States Protect Consumers

In the meantime, some states are taking action to address the issue on their own. Starting from July 2024, for example, California has implemented new legislation mandating the provision of advanced pricing for vacation compensation as an illustrative instance.

Marriott, facing a lawsuit from Pennsylvania, reached a settlement mandating the company to unveil the total expense. However, Massachusetts is currently considering a bill that would obligate vendors to transparently reveal the cost of their offerings and specify if the charges are discretionary or can be refunded.

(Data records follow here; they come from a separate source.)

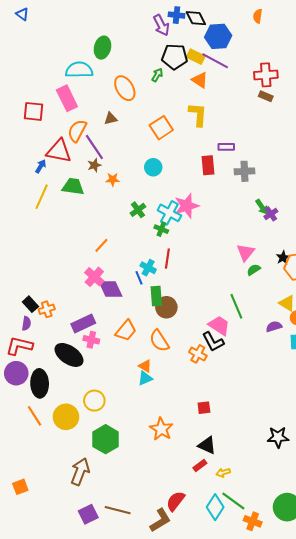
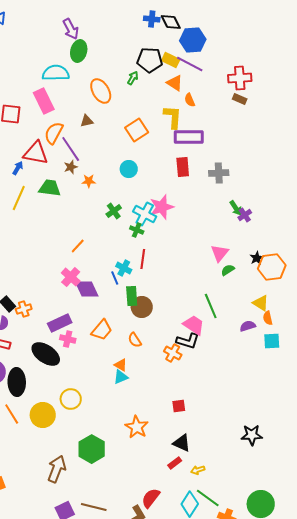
orange semicircle: (258, 16) -> (190, 100), moved, turned -32
purple arrow: (161, 25) -> (71, 29), moved
purple rectangle: (226, 147) -> (189, 137), moved, size x1.8
orange semicircle: (159, 341) -> (135, 340), size x0.7
black L-shape: (213, 342) -> (188, 341), turned -45
green hexagon: (106, 439) -> (92, 449), moved

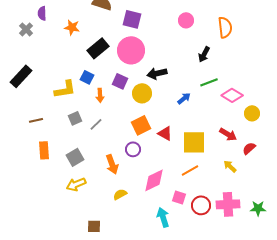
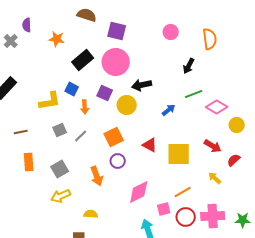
orange square: (141, 125) -> (114, 137), moved
orange line: (190, 170) -> (183, 192), moved
yellow semicircle: (120, 194) -> (91, 214), moved, turned 32
pink square: (179, 197) -> (164, 209), turned -32

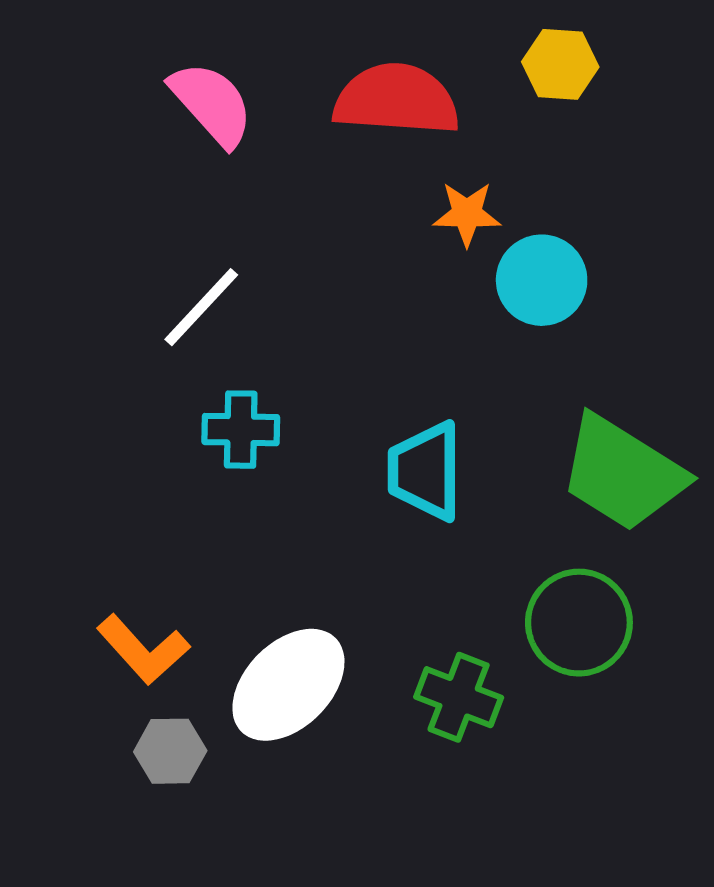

The future of resort fees in Las Vegas is uncertain, but the trend is towards greater transparency and accountability. As more states and regulators take action, it is likely that Las Vegas casinos will be forced to either eliminate resort fees or make them more transparent.

As a result of the FTC's proposed rule and the actions taken by some states, it is likely that resort fees will be either eliminated or reduced in Las Vegas. However, this could also lead to an increase in hotel room rates to offset the lost revenue. Additionally, with the elimination of resort fees, consumers will have a more accurate picture of the true cost of their hotel stays.

Overall, the debate over resort fees is likely to continue for some time. However, the FTC's proposed rule and the actions taken by some states are sending a clear message that resort fees are not acceptable to consumers and regulators. As a result, it is likely that Las Vegas casinos will need to find a new way to fund the amenities that their guests expect.